***** RAW RECORDS

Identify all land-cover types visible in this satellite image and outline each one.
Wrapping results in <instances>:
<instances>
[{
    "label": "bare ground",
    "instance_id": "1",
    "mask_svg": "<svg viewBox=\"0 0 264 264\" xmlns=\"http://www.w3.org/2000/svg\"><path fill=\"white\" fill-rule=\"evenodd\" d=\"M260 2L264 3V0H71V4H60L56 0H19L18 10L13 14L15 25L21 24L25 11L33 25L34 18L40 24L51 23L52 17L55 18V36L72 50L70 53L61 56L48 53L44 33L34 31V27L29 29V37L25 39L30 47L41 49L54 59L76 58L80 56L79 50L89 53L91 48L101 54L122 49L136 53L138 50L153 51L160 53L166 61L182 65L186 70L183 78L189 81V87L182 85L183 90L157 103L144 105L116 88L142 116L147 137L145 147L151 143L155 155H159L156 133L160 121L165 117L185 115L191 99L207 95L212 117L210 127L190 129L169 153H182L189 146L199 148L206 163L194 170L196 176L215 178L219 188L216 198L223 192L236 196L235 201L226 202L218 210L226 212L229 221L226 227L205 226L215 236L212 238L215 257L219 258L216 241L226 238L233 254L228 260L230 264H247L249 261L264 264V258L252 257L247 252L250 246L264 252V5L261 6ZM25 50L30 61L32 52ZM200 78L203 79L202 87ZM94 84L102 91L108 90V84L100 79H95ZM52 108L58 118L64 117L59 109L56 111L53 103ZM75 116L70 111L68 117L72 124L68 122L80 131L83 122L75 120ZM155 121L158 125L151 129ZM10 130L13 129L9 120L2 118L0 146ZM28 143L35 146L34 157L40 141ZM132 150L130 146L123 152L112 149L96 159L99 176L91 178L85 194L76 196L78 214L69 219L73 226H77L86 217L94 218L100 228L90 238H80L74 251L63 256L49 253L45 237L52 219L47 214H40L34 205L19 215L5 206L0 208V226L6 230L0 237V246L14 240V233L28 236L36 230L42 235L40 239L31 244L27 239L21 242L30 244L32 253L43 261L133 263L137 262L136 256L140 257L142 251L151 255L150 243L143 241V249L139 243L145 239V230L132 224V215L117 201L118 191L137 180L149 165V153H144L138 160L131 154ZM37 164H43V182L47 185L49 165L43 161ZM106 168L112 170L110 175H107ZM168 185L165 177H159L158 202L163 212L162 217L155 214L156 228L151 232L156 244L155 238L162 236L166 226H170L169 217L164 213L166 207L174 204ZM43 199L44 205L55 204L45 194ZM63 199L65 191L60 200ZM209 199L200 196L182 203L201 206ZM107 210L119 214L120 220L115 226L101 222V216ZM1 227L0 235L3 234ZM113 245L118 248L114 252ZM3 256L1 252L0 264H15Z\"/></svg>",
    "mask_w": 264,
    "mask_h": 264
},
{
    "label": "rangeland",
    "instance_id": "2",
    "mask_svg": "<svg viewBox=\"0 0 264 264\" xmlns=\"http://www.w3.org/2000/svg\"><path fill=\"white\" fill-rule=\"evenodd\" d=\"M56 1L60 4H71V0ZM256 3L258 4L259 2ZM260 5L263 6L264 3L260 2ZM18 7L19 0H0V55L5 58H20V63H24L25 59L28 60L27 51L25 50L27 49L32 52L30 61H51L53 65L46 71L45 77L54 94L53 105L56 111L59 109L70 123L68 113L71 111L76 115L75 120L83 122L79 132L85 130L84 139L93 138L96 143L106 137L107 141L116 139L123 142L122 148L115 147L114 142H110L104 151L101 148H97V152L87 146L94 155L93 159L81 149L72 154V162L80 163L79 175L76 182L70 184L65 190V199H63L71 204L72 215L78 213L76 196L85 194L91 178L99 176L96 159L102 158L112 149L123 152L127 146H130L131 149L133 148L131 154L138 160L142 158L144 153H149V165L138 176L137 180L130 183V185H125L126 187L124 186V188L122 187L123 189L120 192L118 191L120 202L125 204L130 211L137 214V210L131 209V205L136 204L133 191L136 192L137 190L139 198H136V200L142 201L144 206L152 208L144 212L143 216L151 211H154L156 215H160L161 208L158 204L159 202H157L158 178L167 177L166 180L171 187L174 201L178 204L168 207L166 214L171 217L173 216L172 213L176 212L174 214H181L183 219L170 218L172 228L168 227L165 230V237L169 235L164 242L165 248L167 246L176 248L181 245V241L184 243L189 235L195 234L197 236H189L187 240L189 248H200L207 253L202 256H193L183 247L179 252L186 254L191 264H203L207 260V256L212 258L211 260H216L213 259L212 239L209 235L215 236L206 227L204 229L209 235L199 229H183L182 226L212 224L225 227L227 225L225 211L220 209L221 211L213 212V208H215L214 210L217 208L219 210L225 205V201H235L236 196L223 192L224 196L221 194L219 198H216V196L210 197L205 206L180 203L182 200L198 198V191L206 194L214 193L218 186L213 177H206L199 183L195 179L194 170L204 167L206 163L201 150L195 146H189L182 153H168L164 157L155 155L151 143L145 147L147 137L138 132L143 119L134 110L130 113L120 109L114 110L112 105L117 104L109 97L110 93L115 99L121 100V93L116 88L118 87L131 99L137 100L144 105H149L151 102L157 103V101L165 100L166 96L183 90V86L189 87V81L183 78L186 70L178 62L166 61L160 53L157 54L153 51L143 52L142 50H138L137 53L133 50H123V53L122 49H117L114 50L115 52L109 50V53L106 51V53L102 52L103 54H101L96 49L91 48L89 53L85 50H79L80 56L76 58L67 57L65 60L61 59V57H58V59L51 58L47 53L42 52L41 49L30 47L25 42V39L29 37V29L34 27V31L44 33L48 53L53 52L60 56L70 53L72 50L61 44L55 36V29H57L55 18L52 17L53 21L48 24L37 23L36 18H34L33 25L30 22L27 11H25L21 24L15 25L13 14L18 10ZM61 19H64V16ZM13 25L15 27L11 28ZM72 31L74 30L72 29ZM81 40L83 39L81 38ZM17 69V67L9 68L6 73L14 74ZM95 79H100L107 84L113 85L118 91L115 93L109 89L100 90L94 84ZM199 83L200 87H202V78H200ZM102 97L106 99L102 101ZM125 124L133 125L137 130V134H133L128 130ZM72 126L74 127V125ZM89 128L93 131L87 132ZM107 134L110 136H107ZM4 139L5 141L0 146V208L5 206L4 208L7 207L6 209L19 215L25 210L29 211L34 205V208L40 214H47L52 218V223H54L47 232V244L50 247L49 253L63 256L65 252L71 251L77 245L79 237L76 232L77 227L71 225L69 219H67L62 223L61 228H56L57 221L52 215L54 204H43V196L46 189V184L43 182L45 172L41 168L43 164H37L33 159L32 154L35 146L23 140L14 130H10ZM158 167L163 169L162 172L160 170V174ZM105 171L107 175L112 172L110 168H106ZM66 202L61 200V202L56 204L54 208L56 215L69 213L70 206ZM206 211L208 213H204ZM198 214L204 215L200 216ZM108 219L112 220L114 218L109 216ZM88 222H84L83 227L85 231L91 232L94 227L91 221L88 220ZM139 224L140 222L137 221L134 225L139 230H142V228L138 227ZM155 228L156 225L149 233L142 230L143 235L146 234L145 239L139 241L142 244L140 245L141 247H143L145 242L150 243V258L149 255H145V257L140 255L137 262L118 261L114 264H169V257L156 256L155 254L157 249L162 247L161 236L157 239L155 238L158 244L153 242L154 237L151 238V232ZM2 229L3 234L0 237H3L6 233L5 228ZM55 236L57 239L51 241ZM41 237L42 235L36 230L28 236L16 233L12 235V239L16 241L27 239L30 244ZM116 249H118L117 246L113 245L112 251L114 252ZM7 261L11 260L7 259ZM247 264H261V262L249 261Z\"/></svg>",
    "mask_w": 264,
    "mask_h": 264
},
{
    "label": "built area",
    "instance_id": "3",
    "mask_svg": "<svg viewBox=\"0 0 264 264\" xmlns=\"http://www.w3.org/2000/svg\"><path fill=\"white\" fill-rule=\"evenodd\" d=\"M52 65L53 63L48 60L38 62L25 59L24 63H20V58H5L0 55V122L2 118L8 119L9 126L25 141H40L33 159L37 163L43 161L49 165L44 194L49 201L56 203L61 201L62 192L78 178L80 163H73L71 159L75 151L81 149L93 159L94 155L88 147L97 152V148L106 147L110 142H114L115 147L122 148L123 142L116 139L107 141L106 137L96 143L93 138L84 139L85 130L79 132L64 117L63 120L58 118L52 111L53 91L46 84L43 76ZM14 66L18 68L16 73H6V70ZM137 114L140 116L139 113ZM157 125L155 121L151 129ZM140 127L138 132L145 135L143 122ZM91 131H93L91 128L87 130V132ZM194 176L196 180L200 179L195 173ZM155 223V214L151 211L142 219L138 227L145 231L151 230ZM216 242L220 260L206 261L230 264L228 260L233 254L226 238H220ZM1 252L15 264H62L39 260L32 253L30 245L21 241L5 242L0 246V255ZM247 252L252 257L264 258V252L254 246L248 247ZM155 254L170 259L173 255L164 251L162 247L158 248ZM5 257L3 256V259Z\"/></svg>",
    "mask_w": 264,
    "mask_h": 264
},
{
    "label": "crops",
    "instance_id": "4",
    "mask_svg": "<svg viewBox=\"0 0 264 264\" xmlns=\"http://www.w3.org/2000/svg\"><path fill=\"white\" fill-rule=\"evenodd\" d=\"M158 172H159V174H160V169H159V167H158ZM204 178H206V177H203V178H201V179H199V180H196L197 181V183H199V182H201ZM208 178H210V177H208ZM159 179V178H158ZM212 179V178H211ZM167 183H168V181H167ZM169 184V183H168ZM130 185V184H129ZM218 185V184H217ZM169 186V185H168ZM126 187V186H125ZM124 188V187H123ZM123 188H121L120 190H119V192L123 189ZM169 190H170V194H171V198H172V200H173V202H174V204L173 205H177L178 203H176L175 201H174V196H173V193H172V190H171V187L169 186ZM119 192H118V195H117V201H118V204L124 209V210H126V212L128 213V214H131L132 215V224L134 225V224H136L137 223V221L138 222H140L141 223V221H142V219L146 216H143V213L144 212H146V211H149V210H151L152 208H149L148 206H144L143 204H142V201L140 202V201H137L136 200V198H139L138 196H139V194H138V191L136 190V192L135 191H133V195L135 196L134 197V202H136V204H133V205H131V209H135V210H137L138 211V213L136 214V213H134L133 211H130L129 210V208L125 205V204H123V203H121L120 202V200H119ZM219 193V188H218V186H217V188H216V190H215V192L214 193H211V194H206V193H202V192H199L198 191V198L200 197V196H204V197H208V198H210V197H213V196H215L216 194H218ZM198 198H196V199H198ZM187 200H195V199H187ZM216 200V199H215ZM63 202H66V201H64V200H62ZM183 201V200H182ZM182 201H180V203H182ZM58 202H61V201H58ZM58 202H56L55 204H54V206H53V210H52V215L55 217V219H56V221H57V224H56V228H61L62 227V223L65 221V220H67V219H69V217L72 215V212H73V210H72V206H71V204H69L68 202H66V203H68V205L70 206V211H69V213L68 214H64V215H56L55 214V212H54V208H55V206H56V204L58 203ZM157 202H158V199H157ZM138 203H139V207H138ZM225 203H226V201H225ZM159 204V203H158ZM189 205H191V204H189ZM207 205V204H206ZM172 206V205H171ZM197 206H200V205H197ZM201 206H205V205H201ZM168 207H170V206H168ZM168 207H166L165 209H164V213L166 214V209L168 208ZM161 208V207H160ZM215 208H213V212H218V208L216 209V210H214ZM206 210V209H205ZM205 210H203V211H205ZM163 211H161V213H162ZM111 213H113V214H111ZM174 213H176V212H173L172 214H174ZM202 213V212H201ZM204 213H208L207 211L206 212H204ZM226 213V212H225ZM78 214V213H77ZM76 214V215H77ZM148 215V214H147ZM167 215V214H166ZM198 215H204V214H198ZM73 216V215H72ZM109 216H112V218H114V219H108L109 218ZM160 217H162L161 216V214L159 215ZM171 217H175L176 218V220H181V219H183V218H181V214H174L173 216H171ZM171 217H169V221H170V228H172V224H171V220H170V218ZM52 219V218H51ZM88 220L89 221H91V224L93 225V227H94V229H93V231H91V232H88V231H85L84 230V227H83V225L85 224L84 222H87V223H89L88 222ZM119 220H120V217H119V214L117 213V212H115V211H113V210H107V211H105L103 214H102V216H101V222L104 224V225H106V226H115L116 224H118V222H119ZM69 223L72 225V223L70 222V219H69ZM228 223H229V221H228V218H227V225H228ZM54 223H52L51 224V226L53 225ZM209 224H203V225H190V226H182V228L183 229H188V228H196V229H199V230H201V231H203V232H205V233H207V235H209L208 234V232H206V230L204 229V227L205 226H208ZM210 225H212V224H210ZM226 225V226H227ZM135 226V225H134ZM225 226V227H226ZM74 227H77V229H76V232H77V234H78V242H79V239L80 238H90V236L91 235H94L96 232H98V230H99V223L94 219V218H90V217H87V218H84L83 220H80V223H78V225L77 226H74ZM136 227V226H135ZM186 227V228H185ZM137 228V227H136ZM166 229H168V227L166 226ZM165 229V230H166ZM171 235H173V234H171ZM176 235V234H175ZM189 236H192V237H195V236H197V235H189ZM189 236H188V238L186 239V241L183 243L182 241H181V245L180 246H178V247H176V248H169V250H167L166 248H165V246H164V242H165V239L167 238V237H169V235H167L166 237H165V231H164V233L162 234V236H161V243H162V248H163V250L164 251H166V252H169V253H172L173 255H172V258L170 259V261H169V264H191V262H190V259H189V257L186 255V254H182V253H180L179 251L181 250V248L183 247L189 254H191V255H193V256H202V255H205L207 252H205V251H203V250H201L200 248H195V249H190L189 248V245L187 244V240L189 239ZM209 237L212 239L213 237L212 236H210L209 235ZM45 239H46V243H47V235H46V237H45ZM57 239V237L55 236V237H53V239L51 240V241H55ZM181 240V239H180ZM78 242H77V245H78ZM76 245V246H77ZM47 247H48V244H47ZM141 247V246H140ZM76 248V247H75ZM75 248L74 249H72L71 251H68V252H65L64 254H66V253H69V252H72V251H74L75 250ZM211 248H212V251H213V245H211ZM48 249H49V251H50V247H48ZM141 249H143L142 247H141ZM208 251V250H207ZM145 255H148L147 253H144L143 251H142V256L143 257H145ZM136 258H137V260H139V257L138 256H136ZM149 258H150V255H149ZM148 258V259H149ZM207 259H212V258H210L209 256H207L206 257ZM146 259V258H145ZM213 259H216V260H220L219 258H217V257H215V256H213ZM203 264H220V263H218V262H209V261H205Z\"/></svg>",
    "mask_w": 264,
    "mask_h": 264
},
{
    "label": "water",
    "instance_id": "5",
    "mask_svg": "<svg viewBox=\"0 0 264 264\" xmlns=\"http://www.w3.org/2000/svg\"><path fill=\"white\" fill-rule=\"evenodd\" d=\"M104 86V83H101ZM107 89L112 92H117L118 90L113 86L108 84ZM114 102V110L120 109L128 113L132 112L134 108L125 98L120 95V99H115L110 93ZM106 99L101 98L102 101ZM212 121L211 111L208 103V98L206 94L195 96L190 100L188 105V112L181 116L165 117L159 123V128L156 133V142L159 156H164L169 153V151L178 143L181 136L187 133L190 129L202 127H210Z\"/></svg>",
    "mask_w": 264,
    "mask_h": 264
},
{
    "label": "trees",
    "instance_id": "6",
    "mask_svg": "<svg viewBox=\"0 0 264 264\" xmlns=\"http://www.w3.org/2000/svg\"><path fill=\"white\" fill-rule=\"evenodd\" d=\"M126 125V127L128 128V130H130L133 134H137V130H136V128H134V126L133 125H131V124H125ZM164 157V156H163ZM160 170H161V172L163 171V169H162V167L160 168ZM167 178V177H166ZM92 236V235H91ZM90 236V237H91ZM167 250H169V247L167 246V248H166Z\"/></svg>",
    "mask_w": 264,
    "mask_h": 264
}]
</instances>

**********

INSTRUCTIONS FOR THE TASK: Identify every line in the records that contains the string "instances", treating uppercase and lowercase letters as distinct. Copy each of those lines in full.

THE ANSWER:
Wrapping results in <instances>:
<instances>
</instances>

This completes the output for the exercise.